Je vous remercie pour l'attention que vous portez à la Nouvelle-Calédonie, dont je ne saurais traiter avec le même recul que vous. Elu local depuis 1977, j'ai été maire du Mont-Dore à partir de 1984. Entre cette date et 1988, j'ai dû affronter des barrages et des balles ont sifflé à mes oreilles.
Si l'on veut comprendre la situation, il faut remonter au 18 novembre 1984, lorsqu'Eloi Machoro a brisé une urne à Canala. Thio a ensuite été pris en otage par le FLNKS pendant plusieurs semaines ; les gendarmes ont été désarmés. Hier, 400 personnes y ont manifesté en tenant des propos assez agressifs.

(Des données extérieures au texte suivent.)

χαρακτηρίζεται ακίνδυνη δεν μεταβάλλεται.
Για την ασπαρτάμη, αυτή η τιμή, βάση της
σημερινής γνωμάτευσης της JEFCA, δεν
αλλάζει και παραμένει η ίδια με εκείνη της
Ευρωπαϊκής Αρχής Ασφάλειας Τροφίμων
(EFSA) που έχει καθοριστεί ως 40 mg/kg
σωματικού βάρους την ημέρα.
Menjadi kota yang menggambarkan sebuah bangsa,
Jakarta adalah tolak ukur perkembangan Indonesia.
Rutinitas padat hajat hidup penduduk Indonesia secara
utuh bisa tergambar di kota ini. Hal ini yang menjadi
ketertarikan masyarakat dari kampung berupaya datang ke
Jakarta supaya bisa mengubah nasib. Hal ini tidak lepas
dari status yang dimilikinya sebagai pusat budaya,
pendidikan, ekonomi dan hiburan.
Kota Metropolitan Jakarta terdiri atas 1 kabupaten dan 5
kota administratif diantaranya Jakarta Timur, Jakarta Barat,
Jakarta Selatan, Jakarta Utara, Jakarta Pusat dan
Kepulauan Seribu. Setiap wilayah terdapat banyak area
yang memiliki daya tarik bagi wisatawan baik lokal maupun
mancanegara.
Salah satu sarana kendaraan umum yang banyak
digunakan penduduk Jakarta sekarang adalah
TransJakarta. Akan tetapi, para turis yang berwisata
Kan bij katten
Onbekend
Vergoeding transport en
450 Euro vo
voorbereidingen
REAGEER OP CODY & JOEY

L'Accord de Nouméa, que j'ai négocié et signé, prévoit d'ici 2019 un référendum d'autodétermination et je crains que ce choix manichéen ne réveille une lutte bloc contre bloc. Je me battrai de toutes mes forces pour éviter cet affrontement. Avant de quitter la Nouvelle-Calédonie, le président François Hollande a prononcé un discours devant les élus puis il a été interviewé par France Ô : il a dit que la France serait toujours présente en Nouvelle-Calédonie, quel que soit son statut. Il a estimé que son rôle n'était pas d'imposer sa solution, mais qu'il valait toujours mieux parvenir à une solution consensuelle. Il espère que la consultation pourra ressembler plutôt que diviser. J'approuve bien évidemment ces propos - je tiens à votre disposition la lettre ouverte que je lui ai adressée, mais comment imaginer que la consultation va réduire l'antagonisme fondamental entre les pro et les anti-indépendantistes ? Comment croire à une solution qui exclurait la France alors qu'en mai 2014, le rapport de forces donnait 60 % en défaveur de l'indépendance ?

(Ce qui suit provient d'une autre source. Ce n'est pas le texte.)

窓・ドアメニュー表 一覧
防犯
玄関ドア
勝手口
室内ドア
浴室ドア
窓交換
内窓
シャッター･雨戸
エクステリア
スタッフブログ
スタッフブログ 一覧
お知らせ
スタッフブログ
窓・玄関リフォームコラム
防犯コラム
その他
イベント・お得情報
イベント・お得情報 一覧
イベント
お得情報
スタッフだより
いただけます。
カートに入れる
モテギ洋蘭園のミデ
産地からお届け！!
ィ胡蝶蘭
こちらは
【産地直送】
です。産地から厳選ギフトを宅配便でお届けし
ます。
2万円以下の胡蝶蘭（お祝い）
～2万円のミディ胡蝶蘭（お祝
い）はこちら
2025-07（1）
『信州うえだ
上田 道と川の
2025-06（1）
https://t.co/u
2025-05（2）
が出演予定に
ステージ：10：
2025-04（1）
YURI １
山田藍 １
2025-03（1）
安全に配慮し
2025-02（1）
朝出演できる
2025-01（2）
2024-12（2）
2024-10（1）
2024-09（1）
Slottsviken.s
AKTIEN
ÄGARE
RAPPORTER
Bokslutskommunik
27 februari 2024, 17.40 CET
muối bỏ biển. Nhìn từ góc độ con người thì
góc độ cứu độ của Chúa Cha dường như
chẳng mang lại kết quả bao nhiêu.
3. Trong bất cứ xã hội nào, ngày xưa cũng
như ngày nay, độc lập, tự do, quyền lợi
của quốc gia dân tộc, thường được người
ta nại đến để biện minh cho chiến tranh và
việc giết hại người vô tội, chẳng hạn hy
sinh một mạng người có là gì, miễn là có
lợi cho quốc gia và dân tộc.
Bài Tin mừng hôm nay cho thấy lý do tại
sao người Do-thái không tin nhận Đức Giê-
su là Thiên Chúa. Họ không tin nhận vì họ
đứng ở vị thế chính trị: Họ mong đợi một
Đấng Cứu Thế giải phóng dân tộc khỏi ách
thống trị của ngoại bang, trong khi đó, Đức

Le corps électoral est contesté. L'Accord de Nouméa prévoyait qu'il serait « glissant ». Comme la loi du 19 mars 1999 n'était pas claire, le Conseil constitutionnel l'a interprétée. La majorité de l'époque a alors voté, à la demande des indépendantistes, la révision constitutionnelle de 2007. Aujourd'hui, la jurisprudence de la Cour de cassation va plus loin que la volonté du constituant. Une loi organique sur la procédure ne suffira pas. Les indépendantistes ont porté le débat sur le corps électoral provincial devant l'ONU. Tant que cette question ne sera pas réglée, il ne sera pas possible d'organiser un référendum. Contrairement à ce qu'a indiqué le Gouvernement lors du dernier comité des signataires, ce n'est pas en créant une nouvelle commission administrative qu'on résoudra ce problème avant tout politique. En début d'année, j'ai proposé au Premier ministre de convoquer un comité des signataires extraordinaire, mais il n'a pas donné suite.

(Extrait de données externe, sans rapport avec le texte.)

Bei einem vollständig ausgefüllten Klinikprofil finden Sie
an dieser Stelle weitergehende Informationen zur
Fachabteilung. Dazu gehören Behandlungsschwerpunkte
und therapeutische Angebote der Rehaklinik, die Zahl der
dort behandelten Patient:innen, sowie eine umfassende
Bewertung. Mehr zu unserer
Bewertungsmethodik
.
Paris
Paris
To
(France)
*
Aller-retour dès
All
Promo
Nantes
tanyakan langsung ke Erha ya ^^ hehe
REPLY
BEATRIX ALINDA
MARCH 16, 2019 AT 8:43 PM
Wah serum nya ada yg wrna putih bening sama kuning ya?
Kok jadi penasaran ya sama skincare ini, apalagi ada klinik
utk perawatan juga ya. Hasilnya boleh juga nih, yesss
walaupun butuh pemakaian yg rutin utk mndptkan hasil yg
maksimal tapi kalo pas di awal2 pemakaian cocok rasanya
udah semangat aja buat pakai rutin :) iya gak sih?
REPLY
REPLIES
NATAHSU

Je regrette que les gouvernements successifs ne se soient pas plus impliqués dans ce dossier. Les réunions du comité des signataires ne servent pas à grand-chose. Un haut fonctionnaire m'a dit être là pour nous expliquer comment nous passer de ce dont nous avions besoin...
Pour revenir sur les propos de Mme Tasca sur la clé de répartition : depuis 1988, l'État verse en effet une dotation d'investissement. Mais la dotation de fonctionnement repose sur la fiscalité locale qui est répartie entre chacune des provinces. Cette clé de répartition peut aussi être modifiée par le Congrès de la Nouvelle-Calédonie. Or la province Sud, soit les trois-quarts de la population, consacre 60 % de ses dépenses de fonctionnement à la santé et à l'enseignement. L'exercice 2015 sera un numéro d'équilibriste. Un rééquilibrage de cette clé est donc nécessaire.
Je partage les propos de mes collègues sur l'identité kanak, au centre de l'Accord de Nouméa. Il est essentiel que le drapeau kanak soit devenu celui de l'identité, et non de la violence. Le Sénat coutumier, auquel je l'avais remis avec Charles Pidjot, l'a voulu ainsi et il doit flotter à côté du drapeau bleu blanc rouge. Je regrette que la majorité ne soit pas capable de reconnaître cette réalité : contrairement à l'Australie qui n'a pas su reconnaître sa population originelle, notre République prend acte de l'identité particulière - kanak, mais aussi océanienne - de la Nouvelle-Calédonie. Voilà la réalité sur laquelle nous construirons une nouvelle solution évitant un scrutin d'autodétermination qui dresserait les uns contre les autres, car la revendication indépendantiste est avant tout identitaire et non pas en rupture avec la France.